03 April 2010

At the funeral, 15

Blood loses its power when the heart that pumped it is no longer beating. There is a scar on my – no, there was a scar, high up on my thigh where no one would notice. Horry used a very sharp knife, so sharp I barely felt it pierce the skin. Then he dug deeper, to nick the artery and get a good flow going – and that, I felt. Hearing my own blood dripping into the bowl was almost as uncomfortable as the cut itself.

I would rather spend the rest of my life spilling blood for that damnable spell than be caught up in the atrocity that this man has committed against me, against God. I trusted him, oh God, I believed him, how could I have believed him? It could have been the drugs, it could have been desperation, it could have been a particular scripture passage that he read at a vulnerable moment – I was so weak, in such misery, that I would have done anything to give my girl another chance at communion with God. I thought then that it might save her. I was wrong.

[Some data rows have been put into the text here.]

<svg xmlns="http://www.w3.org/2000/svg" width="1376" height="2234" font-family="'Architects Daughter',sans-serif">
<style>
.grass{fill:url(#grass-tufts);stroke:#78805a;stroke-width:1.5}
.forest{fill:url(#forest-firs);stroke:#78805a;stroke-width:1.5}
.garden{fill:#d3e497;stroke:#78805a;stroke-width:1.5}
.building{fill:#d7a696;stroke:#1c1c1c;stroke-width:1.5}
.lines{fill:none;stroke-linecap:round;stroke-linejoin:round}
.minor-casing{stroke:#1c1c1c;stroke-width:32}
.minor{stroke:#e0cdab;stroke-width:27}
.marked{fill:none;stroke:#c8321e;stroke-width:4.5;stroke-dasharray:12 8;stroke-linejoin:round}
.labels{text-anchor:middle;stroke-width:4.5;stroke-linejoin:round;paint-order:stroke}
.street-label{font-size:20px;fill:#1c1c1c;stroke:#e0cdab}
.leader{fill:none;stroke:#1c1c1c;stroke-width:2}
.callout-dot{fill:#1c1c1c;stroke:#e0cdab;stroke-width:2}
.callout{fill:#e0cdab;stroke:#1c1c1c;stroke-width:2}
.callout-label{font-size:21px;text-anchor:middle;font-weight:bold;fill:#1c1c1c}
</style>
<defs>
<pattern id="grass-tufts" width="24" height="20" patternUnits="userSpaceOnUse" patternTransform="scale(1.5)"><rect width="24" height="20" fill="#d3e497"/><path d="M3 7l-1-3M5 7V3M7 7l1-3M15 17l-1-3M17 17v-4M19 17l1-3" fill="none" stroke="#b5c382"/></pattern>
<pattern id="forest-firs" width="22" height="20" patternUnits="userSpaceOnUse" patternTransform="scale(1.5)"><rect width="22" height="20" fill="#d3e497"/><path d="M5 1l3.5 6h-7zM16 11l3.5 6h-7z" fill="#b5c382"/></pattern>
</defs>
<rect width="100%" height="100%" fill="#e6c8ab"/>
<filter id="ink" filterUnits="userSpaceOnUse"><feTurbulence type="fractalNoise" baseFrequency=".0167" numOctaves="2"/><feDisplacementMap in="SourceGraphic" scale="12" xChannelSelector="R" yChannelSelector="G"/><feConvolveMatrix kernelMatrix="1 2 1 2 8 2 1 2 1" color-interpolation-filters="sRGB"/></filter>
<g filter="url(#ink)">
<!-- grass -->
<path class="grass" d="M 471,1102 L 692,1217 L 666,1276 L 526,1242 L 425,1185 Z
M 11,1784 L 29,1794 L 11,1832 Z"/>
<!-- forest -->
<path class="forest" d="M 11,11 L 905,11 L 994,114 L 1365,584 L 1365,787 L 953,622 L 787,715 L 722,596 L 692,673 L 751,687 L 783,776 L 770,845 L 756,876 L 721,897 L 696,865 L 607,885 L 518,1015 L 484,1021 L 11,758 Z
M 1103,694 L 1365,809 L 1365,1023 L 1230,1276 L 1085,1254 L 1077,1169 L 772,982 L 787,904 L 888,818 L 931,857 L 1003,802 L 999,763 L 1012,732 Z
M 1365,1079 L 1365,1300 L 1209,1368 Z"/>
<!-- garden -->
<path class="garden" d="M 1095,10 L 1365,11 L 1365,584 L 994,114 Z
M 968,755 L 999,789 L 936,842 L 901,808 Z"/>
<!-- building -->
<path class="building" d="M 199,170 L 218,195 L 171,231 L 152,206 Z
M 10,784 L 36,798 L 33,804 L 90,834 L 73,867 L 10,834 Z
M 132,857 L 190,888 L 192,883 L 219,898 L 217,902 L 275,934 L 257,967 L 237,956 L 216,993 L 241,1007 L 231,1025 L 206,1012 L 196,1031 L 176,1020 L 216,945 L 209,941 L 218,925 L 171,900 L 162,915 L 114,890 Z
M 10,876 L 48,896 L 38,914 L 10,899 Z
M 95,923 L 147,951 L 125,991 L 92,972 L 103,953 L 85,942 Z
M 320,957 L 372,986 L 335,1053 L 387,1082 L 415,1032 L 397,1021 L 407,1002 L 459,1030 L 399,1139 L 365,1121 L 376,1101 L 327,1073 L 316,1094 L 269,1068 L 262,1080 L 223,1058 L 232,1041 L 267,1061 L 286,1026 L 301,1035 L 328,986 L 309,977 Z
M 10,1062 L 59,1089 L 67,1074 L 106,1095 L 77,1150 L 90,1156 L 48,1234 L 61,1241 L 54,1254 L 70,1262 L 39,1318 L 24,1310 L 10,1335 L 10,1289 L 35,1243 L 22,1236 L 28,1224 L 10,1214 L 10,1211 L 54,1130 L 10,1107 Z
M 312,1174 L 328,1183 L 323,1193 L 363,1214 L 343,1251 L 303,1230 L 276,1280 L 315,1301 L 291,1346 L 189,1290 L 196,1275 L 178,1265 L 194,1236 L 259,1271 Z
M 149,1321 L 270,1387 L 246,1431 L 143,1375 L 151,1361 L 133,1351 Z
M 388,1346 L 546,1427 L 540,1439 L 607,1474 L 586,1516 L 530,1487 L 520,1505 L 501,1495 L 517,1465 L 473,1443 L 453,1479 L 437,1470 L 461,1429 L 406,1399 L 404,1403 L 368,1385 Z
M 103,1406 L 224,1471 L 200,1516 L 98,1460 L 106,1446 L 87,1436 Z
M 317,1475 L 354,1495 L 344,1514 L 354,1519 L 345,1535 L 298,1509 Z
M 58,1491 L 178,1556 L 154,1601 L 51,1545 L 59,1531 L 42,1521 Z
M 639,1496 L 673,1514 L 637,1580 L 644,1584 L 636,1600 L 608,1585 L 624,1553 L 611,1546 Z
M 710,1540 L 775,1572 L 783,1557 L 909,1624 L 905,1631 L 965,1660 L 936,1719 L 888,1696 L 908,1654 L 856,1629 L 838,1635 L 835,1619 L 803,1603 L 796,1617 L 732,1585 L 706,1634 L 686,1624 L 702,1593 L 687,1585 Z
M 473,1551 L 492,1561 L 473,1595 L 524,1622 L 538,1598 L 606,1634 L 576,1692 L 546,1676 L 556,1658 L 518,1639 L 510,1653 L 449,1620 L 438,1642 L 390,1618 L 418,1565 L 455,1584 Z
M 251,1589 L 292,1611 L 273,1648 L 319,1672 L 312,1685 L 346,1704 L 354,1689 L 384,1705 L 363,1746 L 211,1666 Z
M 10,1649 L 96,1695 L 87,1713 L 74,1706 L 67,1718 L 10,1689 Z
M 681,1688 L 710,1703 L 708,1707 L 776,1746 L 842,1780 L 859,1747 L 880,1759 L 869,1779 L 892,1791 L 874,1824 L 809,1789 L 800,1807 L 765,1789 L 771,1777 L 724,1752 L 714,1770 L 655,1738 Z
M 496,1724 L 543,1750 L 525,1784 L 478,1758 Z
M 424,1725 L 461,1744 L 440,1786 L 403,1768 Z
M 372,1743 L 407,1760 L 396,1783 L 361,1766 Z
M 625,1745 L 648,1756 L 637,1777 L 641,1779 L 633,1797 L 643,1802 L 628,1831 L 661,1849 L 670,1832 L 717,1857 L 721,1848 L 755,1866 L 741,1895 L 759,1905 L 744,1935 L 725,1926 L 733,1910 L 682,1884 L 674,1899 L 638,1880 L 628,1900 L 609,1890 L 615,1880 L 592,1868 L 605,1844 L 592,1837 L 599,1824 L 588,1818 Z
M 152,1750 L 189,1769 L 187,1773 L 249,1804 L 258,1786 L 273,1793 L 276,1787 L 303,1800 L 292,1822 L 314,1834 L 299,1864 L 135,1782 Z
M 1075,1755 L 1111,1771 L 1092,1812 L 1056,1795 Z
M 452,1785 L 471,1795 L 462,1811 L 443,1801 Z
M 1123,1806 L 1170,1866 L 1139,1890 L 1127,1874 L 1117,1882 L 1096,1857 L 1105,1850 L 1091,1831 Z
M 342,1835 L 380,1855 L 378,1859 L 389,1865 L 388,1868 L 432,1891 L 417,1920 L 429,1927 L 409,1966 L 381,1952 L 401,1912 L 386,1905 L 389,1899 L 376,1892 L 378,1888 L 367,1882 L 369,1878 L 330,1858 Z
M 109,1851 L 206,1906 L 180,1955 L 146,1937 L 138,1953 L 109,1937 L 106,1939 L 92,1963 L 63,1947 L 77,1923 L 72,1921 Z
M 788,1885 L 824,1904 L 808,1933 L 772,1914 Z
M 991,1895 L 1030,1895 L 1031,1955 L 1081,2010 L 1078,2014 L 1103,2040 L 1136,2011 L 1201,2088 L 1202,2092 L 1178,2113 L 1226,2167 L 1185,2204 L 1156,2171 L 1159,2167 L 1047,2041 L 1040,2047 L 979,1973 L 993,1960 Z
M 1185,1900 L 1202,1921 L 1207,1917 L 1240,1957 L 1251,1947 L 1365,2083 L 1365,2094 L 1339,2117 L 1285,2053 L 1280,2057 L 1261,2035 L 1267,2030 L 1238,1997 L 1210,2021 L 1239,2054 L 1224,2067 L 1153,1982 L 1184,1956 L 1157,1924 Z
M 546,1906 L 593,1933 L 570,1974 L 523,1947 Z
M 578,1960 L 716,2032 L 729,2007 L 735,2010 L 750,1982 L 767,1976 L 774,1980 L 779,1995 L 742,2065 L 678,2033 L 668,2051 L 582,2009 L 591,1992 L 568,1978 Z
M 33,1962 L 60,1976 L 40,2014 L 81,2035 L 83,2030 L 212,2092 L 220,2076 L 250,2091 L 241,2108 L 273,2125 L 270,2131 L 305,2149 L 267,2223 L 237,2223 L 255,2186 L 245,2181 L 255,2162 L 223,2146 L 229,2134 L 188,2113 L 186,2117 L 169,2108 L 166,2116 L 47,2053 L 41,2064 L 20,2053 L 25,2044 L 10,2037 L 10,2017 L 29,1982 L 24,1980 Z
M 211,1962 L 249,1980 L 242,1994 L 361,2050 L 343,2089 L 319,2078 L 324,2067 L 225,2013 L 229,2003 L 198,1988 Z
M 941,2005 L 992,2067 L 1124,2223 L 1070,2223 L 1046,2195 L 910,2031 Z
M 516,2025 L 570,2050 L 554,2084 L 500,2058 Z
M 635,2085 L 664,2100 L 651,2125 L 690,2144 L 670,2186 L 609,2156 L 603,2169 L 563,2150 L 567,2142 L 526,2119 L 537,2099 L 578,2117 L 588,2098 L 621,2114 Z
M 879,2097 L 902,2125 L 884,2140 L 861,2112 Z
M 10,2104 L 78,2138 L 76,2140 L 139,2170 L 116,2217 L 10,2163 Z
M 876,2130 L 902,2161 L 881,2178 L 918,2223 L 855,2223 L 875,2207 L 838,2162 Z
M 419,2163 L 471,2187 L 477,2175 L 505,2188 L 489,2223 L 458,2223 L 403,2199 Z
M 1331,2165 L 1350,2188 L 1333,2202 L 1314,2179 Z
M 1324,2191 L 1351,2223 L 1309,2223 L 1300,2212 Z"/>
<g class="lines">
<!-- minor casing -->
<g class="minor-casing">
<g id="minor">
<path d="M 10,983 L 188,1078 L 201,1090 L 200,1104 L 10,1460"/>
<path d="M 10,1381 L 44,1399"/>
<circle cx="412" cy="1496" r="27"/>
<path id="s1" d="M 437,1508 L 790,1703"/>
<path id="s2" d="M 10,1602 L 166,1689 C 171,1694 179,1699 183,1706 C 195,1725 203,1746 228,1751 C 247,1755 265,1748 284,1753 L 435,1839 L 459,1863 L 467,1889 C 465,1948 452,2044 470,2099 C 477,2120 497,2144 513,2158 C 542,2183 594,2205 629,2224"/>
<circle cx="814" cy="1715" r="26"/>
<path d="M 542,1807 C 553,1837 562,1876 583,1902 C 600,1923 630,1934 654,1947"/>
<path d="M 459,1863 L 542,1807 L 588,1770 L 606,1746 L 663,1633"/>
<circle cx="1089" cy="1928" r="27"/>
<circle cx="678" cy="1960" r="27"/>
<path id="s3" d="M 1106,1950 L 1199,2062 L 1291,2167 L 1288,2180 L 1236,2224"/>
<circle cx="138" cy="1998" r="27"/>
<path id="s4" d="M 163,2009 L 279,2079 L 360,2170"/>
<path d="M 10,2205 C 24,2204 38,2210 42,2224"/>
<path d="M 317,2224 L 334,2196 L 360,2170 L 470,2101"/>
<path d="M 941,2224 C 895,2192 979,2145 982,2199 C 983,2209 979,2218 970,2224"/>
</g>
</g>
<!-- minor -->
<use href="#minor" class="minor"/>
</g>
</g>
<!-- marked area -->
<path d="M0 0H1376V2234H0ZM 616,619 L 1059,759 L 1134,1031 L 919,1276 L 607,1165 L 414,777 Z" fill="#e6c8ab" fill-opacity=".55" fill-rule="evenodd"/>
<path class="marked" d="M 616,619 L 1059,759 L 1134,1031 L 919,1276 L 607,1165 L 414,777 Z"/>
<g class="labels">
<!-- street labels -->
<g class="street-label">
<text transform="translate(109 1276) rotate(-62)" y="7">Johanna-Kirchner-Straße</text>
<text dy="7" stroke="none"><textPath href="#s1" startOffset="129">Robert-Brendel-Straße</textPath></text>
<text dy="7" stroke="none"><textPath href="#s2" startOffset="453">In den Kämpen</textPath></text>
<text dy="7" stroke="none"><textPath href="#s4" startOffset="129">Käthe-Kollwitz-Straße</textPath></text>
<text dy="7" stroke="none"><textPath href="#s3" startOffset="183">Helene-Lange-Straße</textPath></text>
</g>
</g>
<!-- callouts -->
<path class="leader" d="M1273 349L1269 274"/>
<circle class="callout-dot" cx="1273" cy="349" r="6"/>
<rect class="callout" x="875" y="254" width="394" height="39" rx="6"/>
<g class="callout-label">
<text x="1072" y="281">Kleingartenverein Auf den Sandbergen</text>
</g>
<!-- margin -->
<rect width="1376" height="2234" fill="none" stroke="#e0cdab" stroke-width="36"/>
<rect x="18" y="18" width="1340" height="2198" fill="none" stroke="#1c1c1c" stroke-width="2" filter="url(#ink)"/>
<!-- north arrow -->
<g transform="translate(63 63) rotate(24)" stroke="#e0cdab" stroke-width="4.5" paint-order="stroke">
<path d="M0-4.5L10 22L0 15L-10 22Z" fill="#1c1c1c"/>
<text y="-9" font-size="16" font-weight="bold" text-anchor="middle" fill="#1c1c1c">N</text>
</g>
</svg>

Now she goes one way and I go another – her friends, her chosen family around her, and I pray, yes, I still pray to God despite the betrayal of His priest, I pray that they can keep her safe. If I have to endure this torment then please, God, don't let me see her die. Please let me go to my rest before I witness that. Please.
And if You deliver your justice to this priest for the trap he has laid for my soul, a soul that belongs to You and always has, I vow I will not take pleasure in it. She has seduced him; she has caught him up in her false promises, just like she caught John. But Father Blackwell has no family, no human ties to the world, no one to pull him out of her grasp. I pity him, I do. But I am ashamed to admit that in this moment, trapped between this world and the next, gripped still by the agony I felt at the moment of death, I pity myself more. How I live in that endless second of the last beat of my heart, the last strangled exhalation, when my body is even now being lowered into the ground, is something I cannot understand. Some hellish magic of the fiend, no doubt.

God, please let her find me. Please, show her how to let me go.